## TEXT
======
As time shows, the mass Ukrainian school, that graduated tens of millions of people,
turned out to be the most important and the most indestructible element of the Ukrainian foundation in Ukraine.”
[Pavel Kuzenkov. PhD, Associate Professor of Department of Church History of the Faculty of History of Lomonosov Moscow State University]
Those Ukrainians, who remained in Poland, looked at the Soviet Ukraine with envy.
Many moved over. Many openly expressed their sympaties.
Mikhail Grushevskij, who returned to Soviet Ukraine from his emigration, excitedly wrote to one of his comrades:
“Despite all the limitations, I feel myself here as in the Ukrainian Republic, that we began building in 1917.”
The former activists of the nationalistic movements also start returning from the emigration.
Galician Ukrainians are coming.
The forced Ukrainisation caused open hostility among the Malorossians.
Vladimir Zatonskij, the People’s Commisar for education of UkSSR wrote:
“The broad Ukrainian masses treated Ukraine with derision.
Not just workers, but also the peasants.
Back then, Ukrainian peasants hated Ukrainians.
In Kiev we received protocols of the peasants’ meetings.
In those protocols the peasants wrote to us:
‘We all feel ourselves Russian and hate Germans and Ukrainians,
and ask RSFSR (Note: Soviet abbreviation for Russia) to take us in.'”
In the beginning of 1930s the authorities of USSR stopped Ukainisation, fearing the possible growth of the Ukrainian nationalism.
The events in the Western Ukraine, which ended up in Poland, played a certain role in the decision.
In 1918, in Lvov the local Ukrainians attempted to create their own state – The People’s Republic of Ukraine.
However, Poland – which became independent earlier, after the dissolvement of the Russian Empire –
pretty quickly took Galicia under its control, after a short and brutal war.
While the Polish authorities started to suppress the Ukrainian national movement.
That’s is quite ironic. Poles, who played a special role in the forming of Ukrainian identity,
started to actively prohibit Ukrainian language and close down Ukrainian schools.
======
## SUPPLIED ENTRIES
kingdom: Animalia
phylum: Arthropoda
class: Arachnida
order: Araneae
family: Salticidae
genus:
======
## DIRECTIVES
**1.** Answer these questions from the text on Soviet Ukraine:
(a) Where did Mikhail Grushevskij return from?
(b) In what year did the Ukrainians in Lvov try to create their own state?
(c) What fear led the authorities of the USSR to end the policy in the early 1930s?
**2.** Print the text on Soviet Ukraine from "The former activists" to "also the peasants.".

## FINAL RESULTS
**1.**
(a) He returned from his emigration.
(b) 1918.
(c) They feared the possible growth of Ukrainian nationalism.

**2.**
The former activists of the nationalistic movements also start returning from the emigration.
Galician Ukrainians are coming.
The forced Ukrainisation caused open hostility among the Malorossians.
Vladimir Zatonskij, the People’s Commisar for education of UkSSR wrote:
“The broad Ukrainian masses treated Ukraine with derision.
Not just workers, but also the peasants.